#### EXTRACTED TEXT ####
Let’s set aside for the moment the fact that the Energy Information Administration (EIA) doesn’t fully model the House climate and clean energy bill (they utterly ignore a major cost containment provision and the clean energy bank, while underestimating likely efficiency gains).
The EIA analysis, “Energy Market and Economic Impacts of H.R. 2454, the American Clean Energy and Security Act of 2009,” still finds that the average cost to households from 2012 to 2030 (discounted) is $83! A fact sheet can be found here.
As The Hill wrote in “EIA says costs of climate bill modest at first“:
The move by bill sponsors to give away pollution allowances rather than selling them appears to be a good one; the EIA credits the free distribution of credits with keeping energy costs from rising precipitously….
Electric bills would increase only 3 to 4 percent by 2020 under a carbon cap imposed by the bill.
Reuters reports that EIA finds the clean energy bill would “increase the energy costs of the average family by $142 a year in 2020 and by $583 in 2030,” adding:
The estimate from the U.S. Energy Information Administration is in line with cost impact projections made by the Congressional Budget Office and the Environmental Protection Agency, and contradicts claims by energy and business trade groups that consumers would pay thousands of dollars more a year under a government plan to fight global warming.
In fact, the only reason the energy costs rise so much in 2030 compared to 2025 is that the allowance distribution to regulated utilities phases out after 2025. While the EIA is stuck in a relatively rigid analysis and reporting methodology, in the real world, the increased auction revenues would be given back to consumers, which would again offset their increased energy costs with tax cuts. So while energy costs might jump post-2050, net impacts on consumers would not.
The EIA projects an allowance price of $32 per metric ton of CO2 equivalent in 2020 — about double what EPA and I project and 50 percent higher than CBO’s projection. Very unlikely.
The EIA has historically lowballed the prospects for energy efficiency, and here again they find a total drop in energy use under the climate bill of only about 3 percent in 2020 (3 quadrillion BTUs) and 6 percent in 2030 (6.5 quads). According to the EPA analysis of the bill, Waxman-Markey lowers demand 7 quads in 2020 compared to business as usual, and 10.4 quads in 2030 (see “New EPA analysis of Waxman-Markey: Consumer electric bills 7% lower in 2020 thanks to efficiency – plus 22 GW of extra coal retirements and no new dirty plants“). That is similar to what the the American Council for an Energy-Efficient Economy (ACEEE) calculates for the savings from W-M’s efficiency provisions — 5 quads saved in 2020 and 12.3 quads in 2030 (see “The triumph of energy efficiency: Waxman-Markey could save $3,900 per household and create 650,000 jobs by 2030“).
#### PROVIDED DATA ####
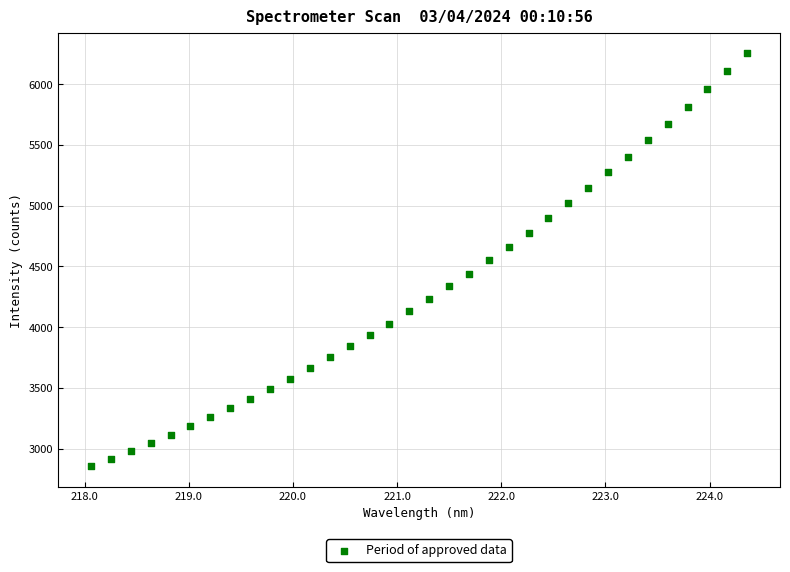

What is the range of Y values (max minus min)?

3397.1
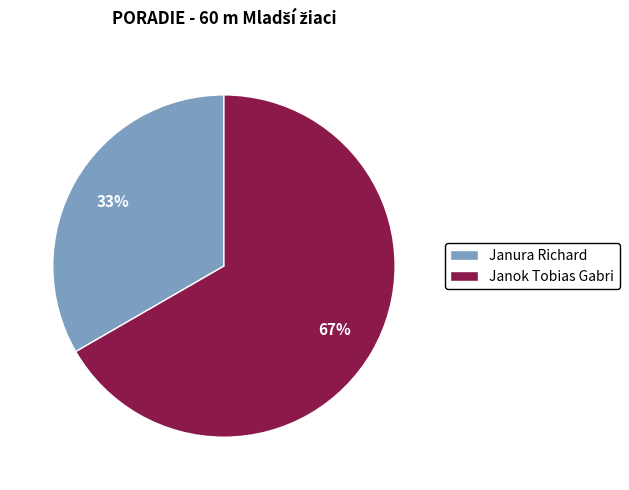

True or false: Janok Tobias Gabri accounts for 52% of the total.

False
####
[WORK TO COMPLETE]:
1) List every dollar amount that appears in the post about the EIA's analysis of the House climate bill.
2) Reproduce the part of the post about the EIA's analysis of the House climate bill starting at "Let’s set aside" and ending at "likely efficiency gains).", substituting "green bank" for "clean energy bank".
3) Continue the post about the EIA's analysis of the House climate bill from its final sentence.

[ANSWERS TO THIS EXERCISE]:
1) $83, $142, $583, $32, $3,900

2)
Let’s set aside for the moment the fact that the Energy Information Administration (EIA) doesn’t fully model the House climate and clean energy bill (they utterly ignore a major cost containment provision and the green bank, while underestimating likely efficiency gains).

3)
If EIA had a decent model of energy efficiency, and if they had calculated the tax reduction from returning auction allowances back to consumers, I am quite certain that they would have again found the net cost to American families of close to a postage stamp a day even in 2030.
Even with all its flaws, the “total discounted GDP losses over the 2012 to 2030 time period” are a whopping 0.2 percent, which is pretty much what every major analysis of climate action finds (“Intro to climate economics: Why even strong climate action has such a low total cost – one tenth of a penny on the dollar“).
EIA has some interesting findings of the bill’s impact on how we use energy.
Even though they lowball energy efficiency — and don’t even model Obama’s big fuel economy deal in their main case – they find a savings in liquid fuel use in 2030 of some 320 million barrels, nearly 900,000 barrels of oil a day.
EIA finds that under W-M
… new coal bill without CCS beyond those that are already under construction are almost eliminated. There is also a large increase in coal power plant retirements [and a 60 percent drop in coal use in power plants] by 2030 from current levels in the ACESA main cases, well above the 1 percent of existing coal capacity projected to retire in the reference case.
The fact sheet notes:
Nuclear power would expand dramatically without added financial assistance.
Whether that is good news to you or not, it does suggest that the Senate bill doesn’t need to put many nuclear incentives into the bill.
New renewable capacity added from 2007 through 2030 under the bill is 119 GW – 38 GW higher than in the reference case.
Two final points. First, EIA didn’t even bother trying to model W-M’s strategic reserve, which presumably would have helped lower costs. My guess is that it was just too darn complicated for them to figure out. It needs changing.
Second, like the EPA (but unlike the CBO), the EIA concludes that large numbers of international offsets will be purchased in the early years, which simply defies logic. Since the EIA lowballs efficiency and fuel switching to natural gas in the bill, they overestimate allowance costs and hence offset purchases.
Mysteriously, the EIA notes:
One recent analysis doubts that even 150 MMT of international offsets will be used by 2020.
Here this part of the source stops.